Governments have, in the past, kickstarted transitions to cleaner energy, housing and transport, acknowledging that the market alone is rarely capable of making the bold moves needed to accelerate change. The same shift is now needed for agriculture.

Agroecology works with nature, and harnesses innovation and green technologies to improve climate and health. This approach to farming is increasingly being adopted by farmers who, in addition to wanting to farm more sustainably, see its potential to improve profitability given the huge reductions in input costs.

But there remain significant barriers to change – particularly for young and new entrants, tenant farmers (40% of the sector) and horticulture businesses - due to a lack of the right kind of private finance available at the pace and scale required.

Farming Smarter: Investing in our future suggests that a new bank, complementary to the British Business Bank, the newly established National Infrastructure Bank, the Scottish Investment Bank and Development Bank of Wales, could be game-changing in terms of encouraging rapid change and meeting UK climate goals.

What could a transition to agroecology mean for UK nations?

Agriculture and land use change account for almost a quarter of global emissions and are among the biggest drivers of biodiversity loss. These bleak statistics could be reversed by a transition to agroecology which would:

  • help avoid increasing global warming beyond 1.5C above pre-industrial levels
  • contribute to the UK becoming carbon net zero by 2050 (reducing greenhouse gas emissions from agriculture by at least 38% with potential to offset 60%+*)
  • enable UK countries to grow more of their own food (thus improving food security)
  • create a sector filled with knowledge intensive jobs among many other benefits.
How can an Agroecology Development Bank support this?

Farming Smarter: Investing in our future considers how public and private finance can be unlocked to meet the challenge of an agroecological transition. The report sets out prospective arrangements for an Agroecology Development Bank to overcome the barriers some farmers face in accessing funding and some of the issues particular to this moment in time. It proposes that, in addition to being the primary institution for innovative financial products tailored to support a rapid transition to agroecology, the bank would have the remit to generate, curate and share knowledge on agroecology, in particular outcome measurement and verification in order to underpin finance – and to contribute to government’s environmental objectives.
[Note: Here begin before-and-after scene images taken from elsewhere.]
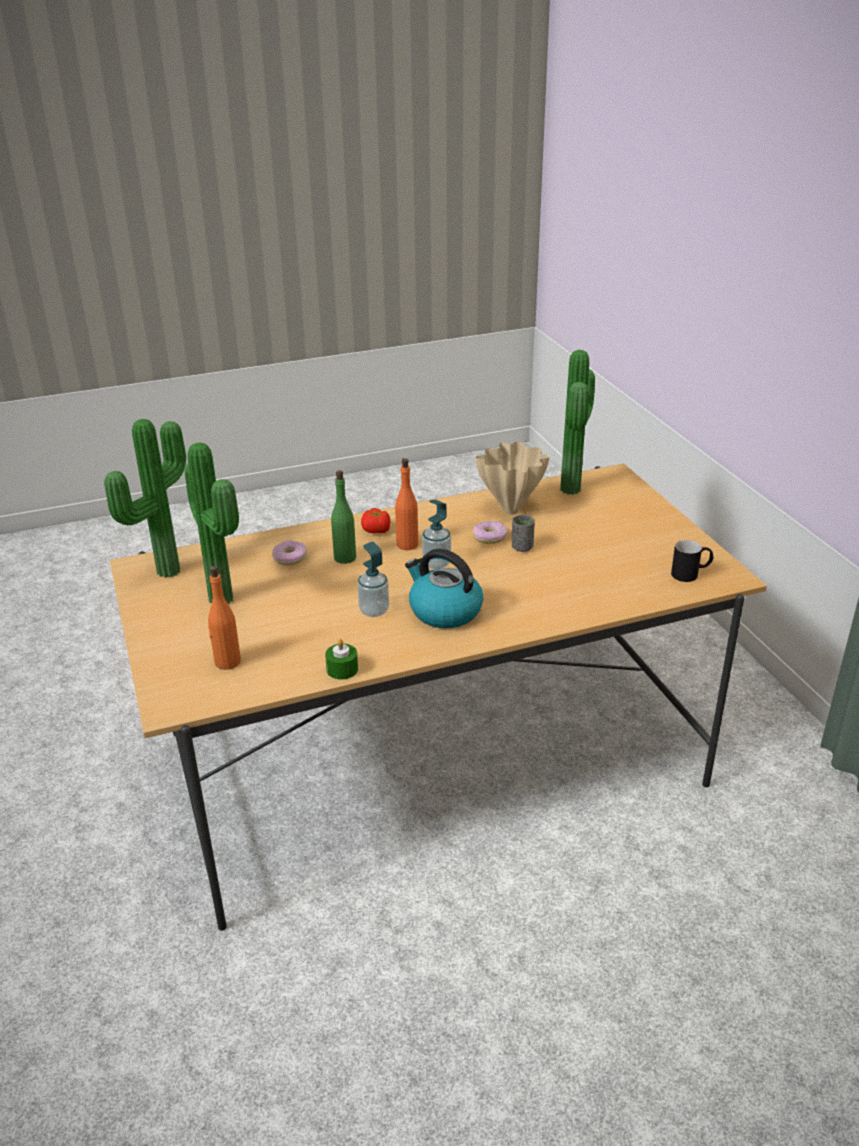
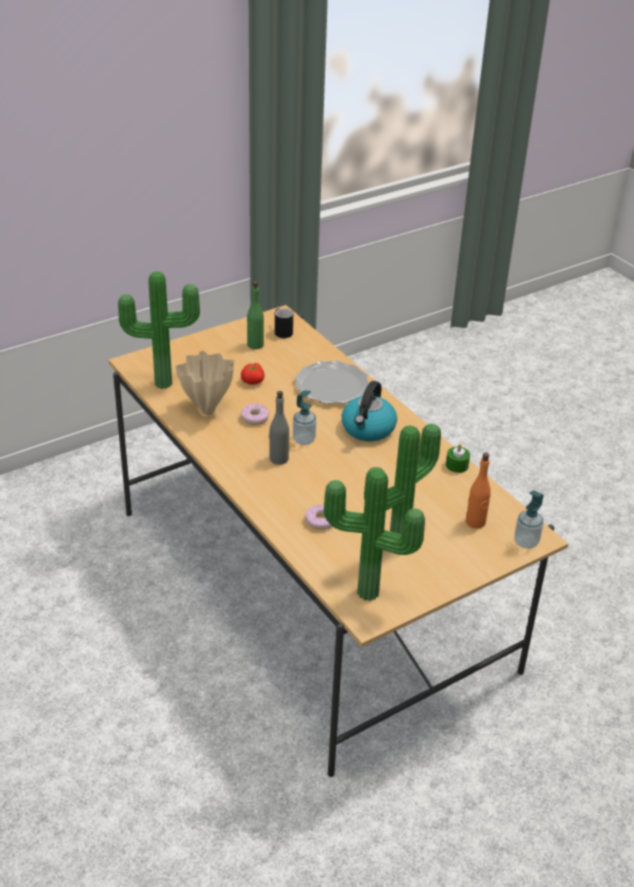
camera: 105 degrees left, 5 degrees up
green bottle [331,470,356,564] -> green bottle moved to [247,281,264,349]
soap dispenser [357,542,389,617] -> soap dispenser moved to [514,490,544,549]
tomato [361,508,391,533] -> tomato moved to [241,363,264,385]
orange bottle [395,458,418,550] -> grey bottle [269,391,289,465]
grey cup [512,515,535,552] -> none
none -> plate [295,361,369,404]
Has the UK established a financial institution like this before?

The report draws comparisons between the investment made in offshore wind farms pointing out that – like agroecology – offshore wind was economically viable but was an early-stage technology with minimal financial track record or historical performance data. The Green Investment Bank acted as a centre of expertise, crowding private sector finance to support profitable but unproven projects. The barriers were similar (skilling up staff, developing technical expertise, collating data and evaluating risk) and broader than just a question of availability of capital at the right price.

Unlike wind farms, agroecology has multiple yields and impacts, extending beyond food products to timber and textiles, and across environmental outcomes from carbon sequestration to biodiversity restoration. All of this adds weight to an argument for an institution capable of managing the complexity of the opportunity agroecology offers the UK.